• WORK TASK
Beneath this sentence is a listing. Return its lines from the one containing "Figure 14. Optimal" through the last, exactly, and omit the pictures.

• ENTRIES PROVIDED
═══
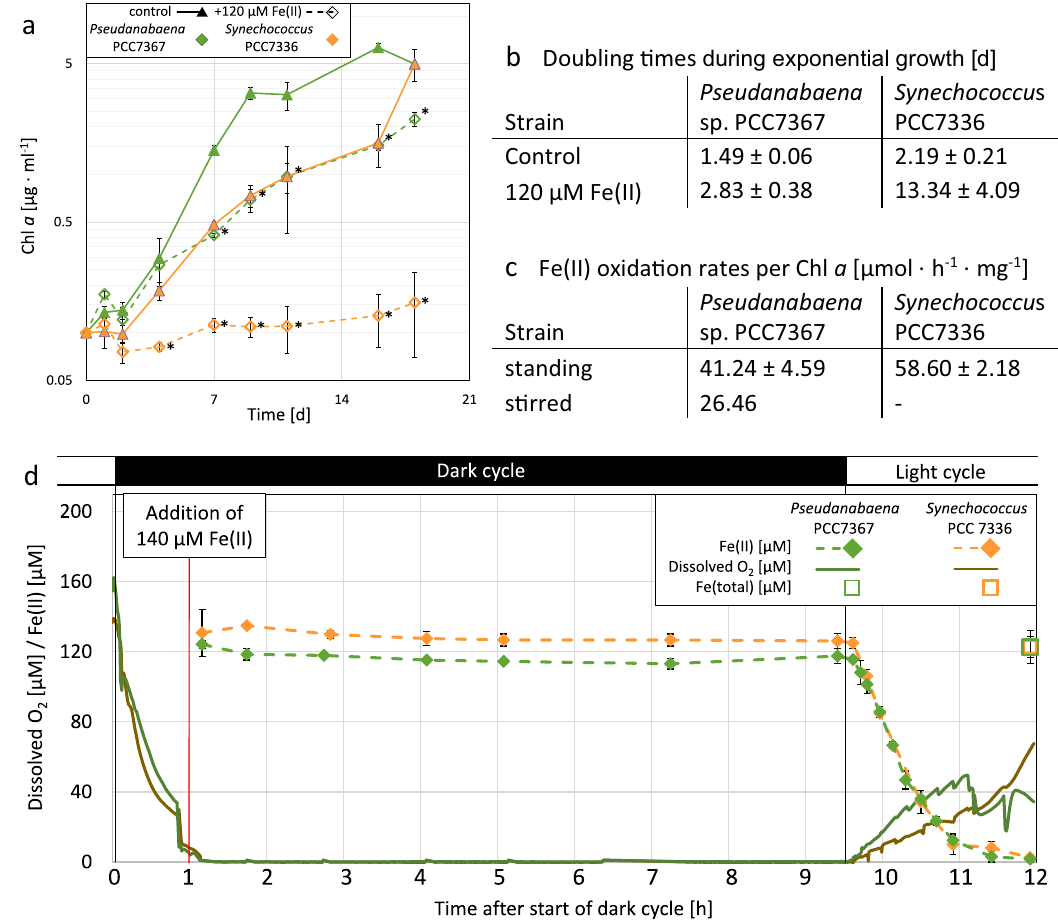
Fig. 3 The in fl uence of reoccurring nightly addition of Fe(II) on the growth of Pseudanabaena sp. PCC7367 and Synechococcus sp. PCC7336. Both species were cultured in an open-culture system ( a , b ) and the oxidation of Fe(II) monitored ( c , d ). Chl a growth curves ( a ) and doubling times ( b ) of the cultures in an anoxic open-culture system with a recurring nightly addition of 140 µ M Fe(II). For the fi rst 12 days during every dark cycle, the cultures were shaken brie fl y to release the dissolved oxygen and Fe(II) solution was added to a total concentration of 120 – 140 µ M. Chl a measurements ( a ) were taken every 2nd to 3rd day for 19 days. Cultures grown without Fe(II) addition were used as controls (solid line). Cell doubling times during the exponential growth ( b ) were determined from day 2 to 12 for both strains. The retention of Fe(II) during the dark cycle ( d ) was exemplary tested in analogous 7-day old, exponentially growing control cultures of Pseudanabaena sp. PCC7367 (green) and Synechococcus PCC7336 (orange) by measuring the Fe(II) concentration (dashed lines), while in parallel recording the oxygen concentration (solid line). The Fe(II) oxidation was measured every 10min with a spectrophotometric ferrozine assay. Two hours after the start of the light cycle, the amount of Fe(III) in the media was assessed (open squares). The average rate of Fe(II) oxidation per Chl a during the light cycle ( c ) was calculated and compared to cultures which were additionally stirred at constant 250 rpm on a magnetic stirrer. Data are presented as mean values±SD with n = 4 biologically independent samples, except for the stirred Fe(II) oxidation rate with n = 2 biologically independent samples. Asterisks ( * ) represent a signi fi cant difference between Fe(II) supplemented culture and control ( p < 0.05, Student ’ s t -test,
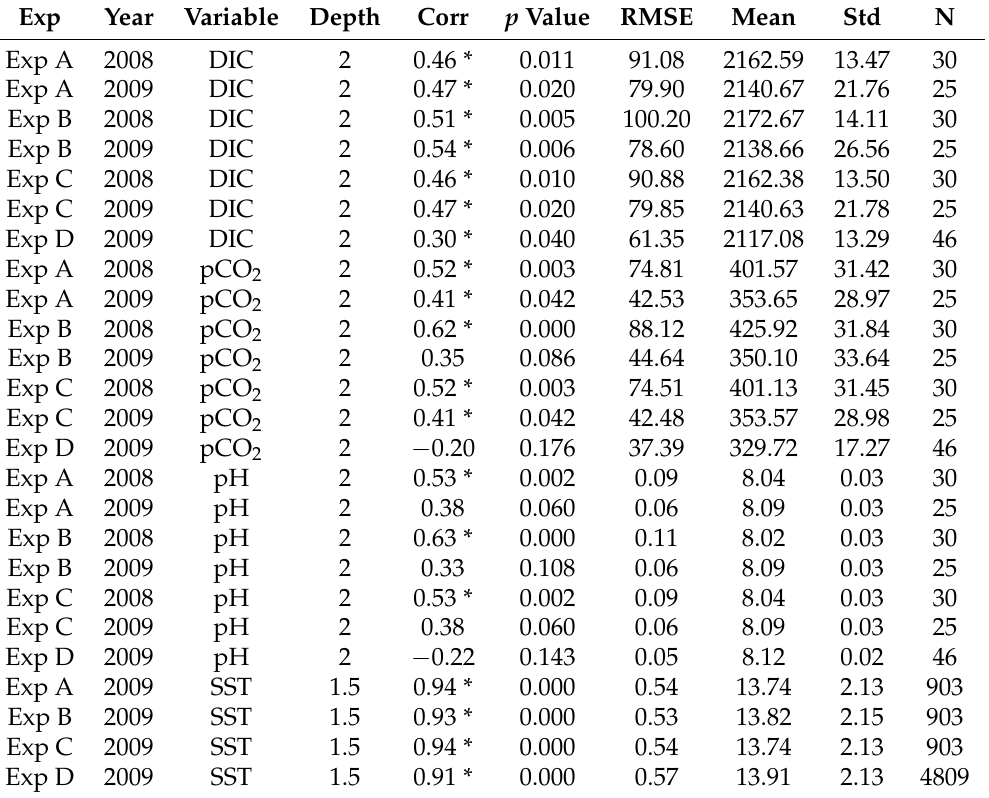
Table A4. Pearson correlations for experiments A–D, between observed and modeled variables for 2008–2009 at the shallowest depth available. Significant correlations at the 95% are indicated by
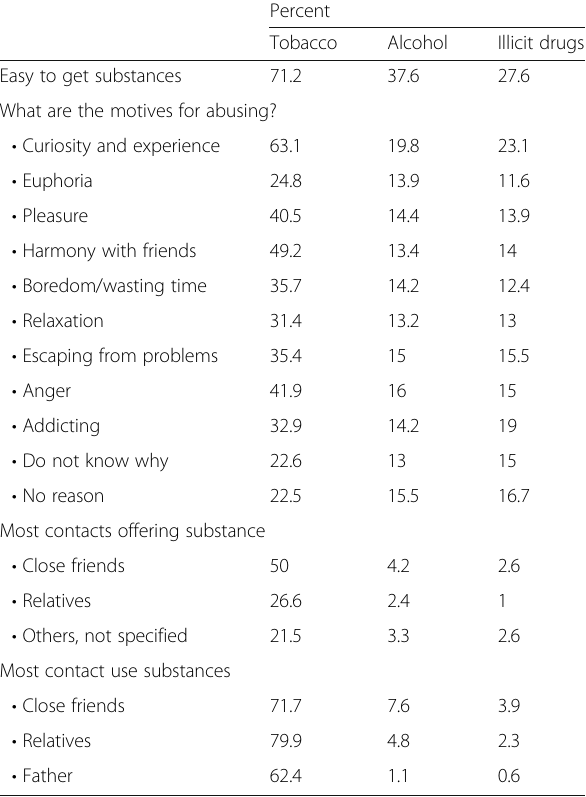
Table 5 Motivations or reasons behind substance use among students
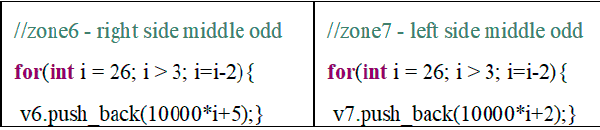
Figure 14. Optimal strategy seat number generation.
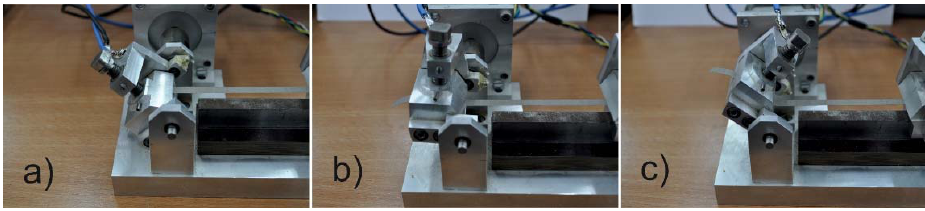
Figure 5. Stages of the bending process.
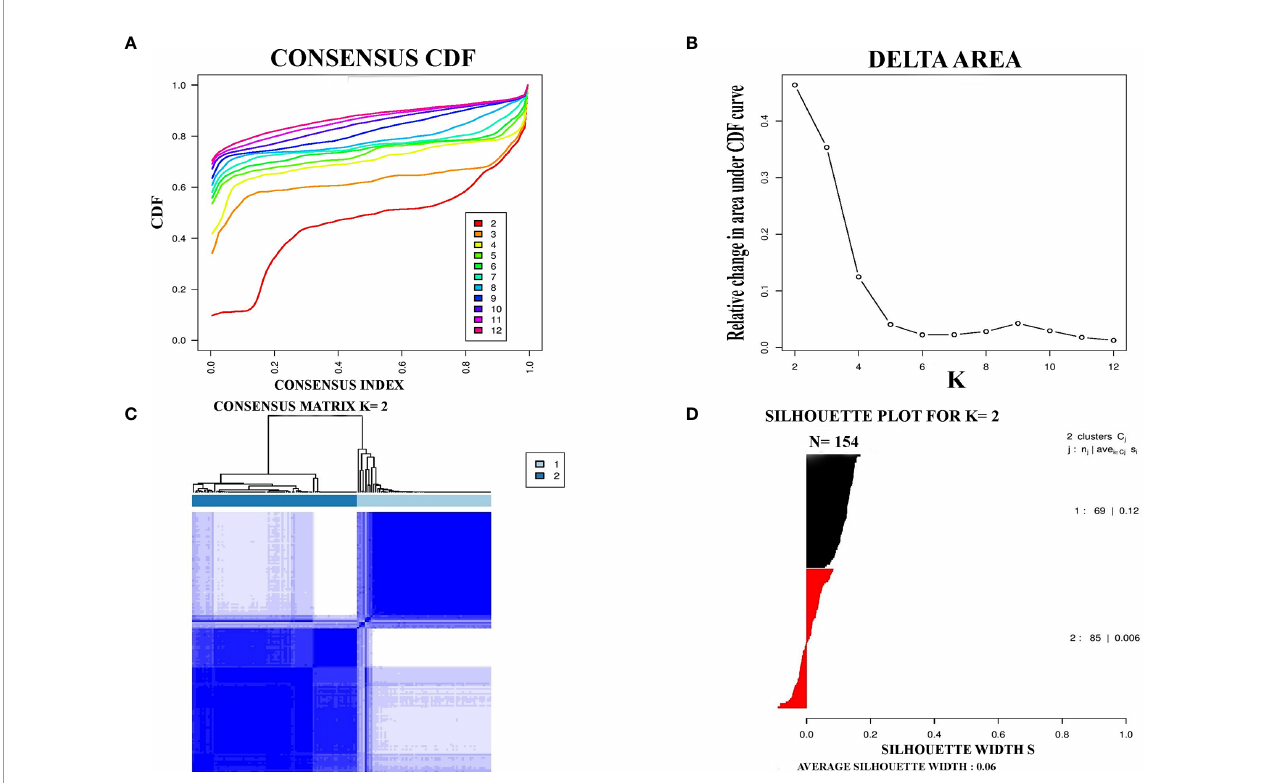
FIGURE 1 | Represented two molecular subtypes in TCGA cohort of PCC. (A) The optimal number of PCC molecular subtypes was determined through Empirical cumulative distribution plot. (B) The increasement of area under the CDF curve with the increased expected number of molecular subtypes. (C) Consensus clustering matrix for the two distinct subtypes of PCC. (D) Silhouette plot based on Consensus clustering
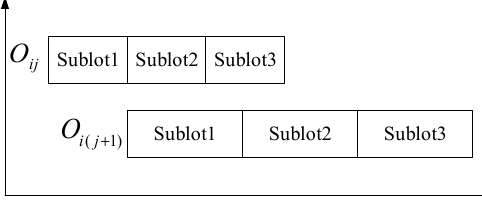
Figure 1. The overlapping in operations.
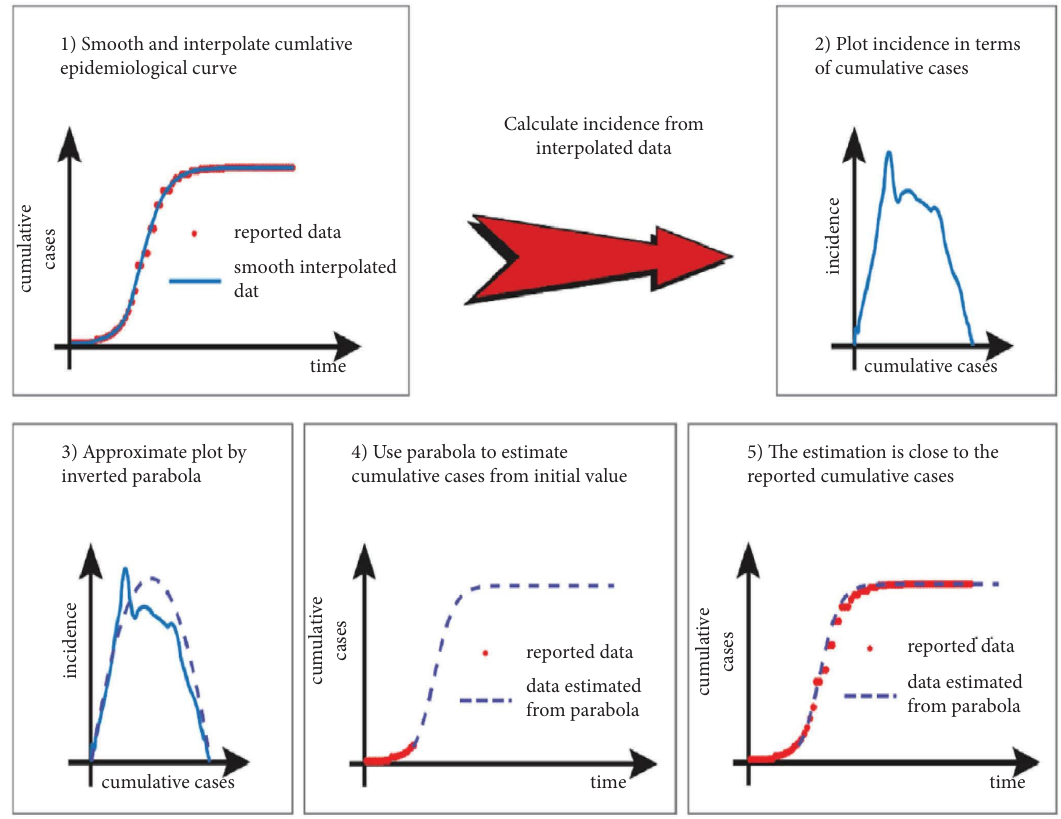
Figure 3: Methodology used by Lega and Brown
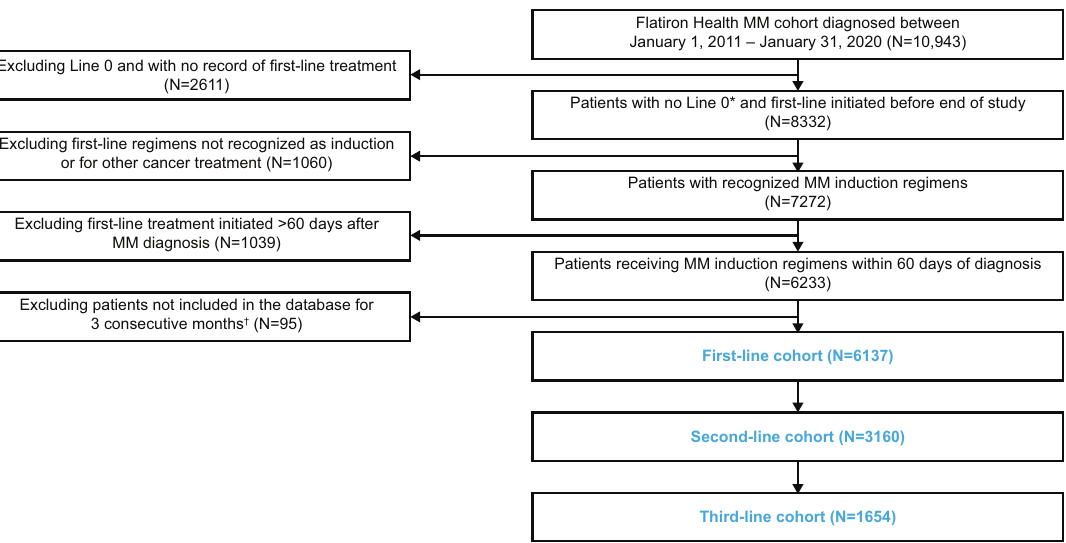
Fig. 1 Patient disposition. *Patients who received MM treatment (as captured through unstructured data) >30 days before the start of structured activity within the Flatiron Health network, for whom therapy data may be missing. † To ensure that all included patients have been in the database a suf fi cient duration of time to account for lags in the abstraction of data elements or data linkages to external data sources. L0 line 0, MM multiple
═══
• RESULT OF THE EXERCISE
Figure 14. Optimal strategy seat number generation.
Figure 5. Stages of the bending process.
FIGURE 1 | Represented two molecular subtypes in TCGA cohort of PCC. (A) The optimal number of PCC molecular subtypes was determined through Empirical cumulative distribution plot. (B) The increasement of area under the CDF curve with the increased expected number of molecular subtypes. (C) Consensus clustering matrix for the two distinct subtypes of PCC. (D) Silhouette plot based on Consensus clustering
Figure 1. The overlapping in operations.
Figure 3: Methodology used by Lega and Brown
Fig. 1 Patient disposition. *Patients who received MM treatment (as captured through unstructured data) >30 days before the start of structured activity within the Flatiron Health network, for whom therapy data may be missing. † To ensure that all included patients have been in the database a suf fi cient duration of time to account for lags in the abstraction of data elements or data linkages to external data sources. L0 line 0, MM multiple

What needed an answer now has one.